Чтобы Надю не могли вырвать из нашего дома, не могли у нас отобрать, мама пришла к решению, которое взбодрило ее и которое она считала гарантией Надиного спасения:

— Пока я сочиню свое письмо и передам его в верные руки, напиши письмо ты, Надюша. И я передам его в те же руки!

— Какие руки? — спросила я.

— Это тайна. Но я вам ее открою. — Мама вернула штепсель в розетку, чтобы постоянно гневавшийся голос радио перекрыл ее голос. — Оказалось, что отец одной из моих студенток преподаватель математики… в той самой школе, где учатся дети товарища Сталина. Их отец, несмотря на великую занятость, регулярно расписывается в дневниках. Такая вот характернейшая деталь! Я попрошу передать наши письма его детям… Сначала твое, Надюша, а после — мое. Кстати, покойную жену товарища Сталина, как и жену Владимира Ильича, звали Надей. Их жен звали одинаково. Не символично ли это? Так что… твое имя будет ему приятно. — Тогда мы еще не знали, что жена вождя не ушла из жизни, а вырвалась из нее. — И кроме того… Письмо ребенка из рук ребенка он примет с особым доверием!
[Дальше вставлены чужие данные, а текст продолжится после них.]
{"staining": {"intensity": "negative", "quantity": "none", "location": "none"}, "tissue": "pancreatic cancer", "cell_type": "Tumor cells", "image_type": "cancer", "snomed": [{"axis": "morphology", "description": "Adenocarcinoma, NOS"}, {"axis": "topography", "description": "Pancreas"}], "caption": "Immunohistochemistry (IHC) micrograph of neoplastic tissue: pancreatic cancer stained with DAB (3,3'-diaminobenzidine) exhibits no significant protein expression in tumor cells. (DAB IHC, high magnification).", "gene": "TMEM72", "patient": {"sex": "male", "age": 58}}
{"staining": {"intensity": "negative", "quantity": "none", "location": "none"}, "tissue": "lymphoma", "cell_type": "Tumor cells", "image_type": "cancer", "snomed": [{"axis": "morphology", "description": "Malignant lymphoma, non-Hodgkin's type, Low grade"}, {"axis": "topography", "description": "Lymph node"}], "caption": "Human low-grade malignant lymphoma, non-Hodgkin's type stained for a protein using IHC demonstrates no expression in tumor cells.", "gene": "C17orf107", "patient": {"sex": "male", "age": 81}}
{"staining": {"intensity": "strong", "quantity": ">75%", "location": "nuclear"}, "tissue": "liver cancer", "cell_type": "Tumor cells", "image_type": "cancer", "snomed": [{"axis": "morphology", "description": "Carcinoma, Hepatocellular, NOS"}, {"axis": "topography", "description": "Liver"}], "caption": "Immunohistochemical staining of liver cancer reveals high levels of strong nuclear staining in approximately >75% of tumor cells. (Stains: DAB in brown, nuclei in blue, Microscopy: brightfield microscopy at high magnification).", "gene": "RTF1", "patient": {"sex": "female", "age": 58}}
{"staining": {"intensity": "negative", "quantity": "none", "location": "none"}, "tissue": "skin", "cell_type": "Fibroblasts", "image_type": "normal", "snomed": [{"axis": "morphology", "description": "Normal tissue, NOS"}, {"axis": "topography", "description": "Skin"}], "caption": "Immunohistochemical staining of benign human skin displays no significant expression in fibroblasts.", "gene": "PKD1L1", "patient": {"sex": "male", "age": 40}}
— А что… я должна написать? — опять нервно, автоматично задрожавшим голосом спросила Надя.

— Начни так: «Лучшему другу детей — Иосифу Виссарионовичу…» Фамилии не надо. Так будет сердечнее.

Мама редко меняла решения, потому что сперва много раз молча высказывала их самой себе, педантично при этом корректируя, совершенствуя, — и лишь после этого делилась с другими.

Но были, оказывается, такие планы, которые она не могла обсуждать с собою наедине. И меняла которые тоже вслух.

Через несколько дней она сказала, что лучше оба письма передать по высочайшему назначению одновременно: он тогда и получит их в один день. Письма как бы дополнят друг друга — и он поймет, что кто-то коварно пытается лишить его опоры, лишить самых преданных и самых необходимых ему единомышленников. Ведь он-то знает, что эти истребляемые люди сутками не разгибались, безжалостно изнуряли свои умы и физические силы, чтобы воплотить в реальность его грандиозные замыслы и превратить нашу страну в державу.

Мама говорила нарочито официальным, газетным языком, хотя и такое, чего в газетах публиковать не могли. В ином стиле о нем высказываться было не принято. Заметив усталость на моем лице, мама объясняла:

— В письме я выразила все другими словами. Такими, что он поверит каждому из них! Вам читать я не стану: пусть он прочтет первым. Это — для его глаз, для его мудрости…

Я не обиделась: то, что предназначалось для его глаз, естественно, не могло предназначаться для наших ушей.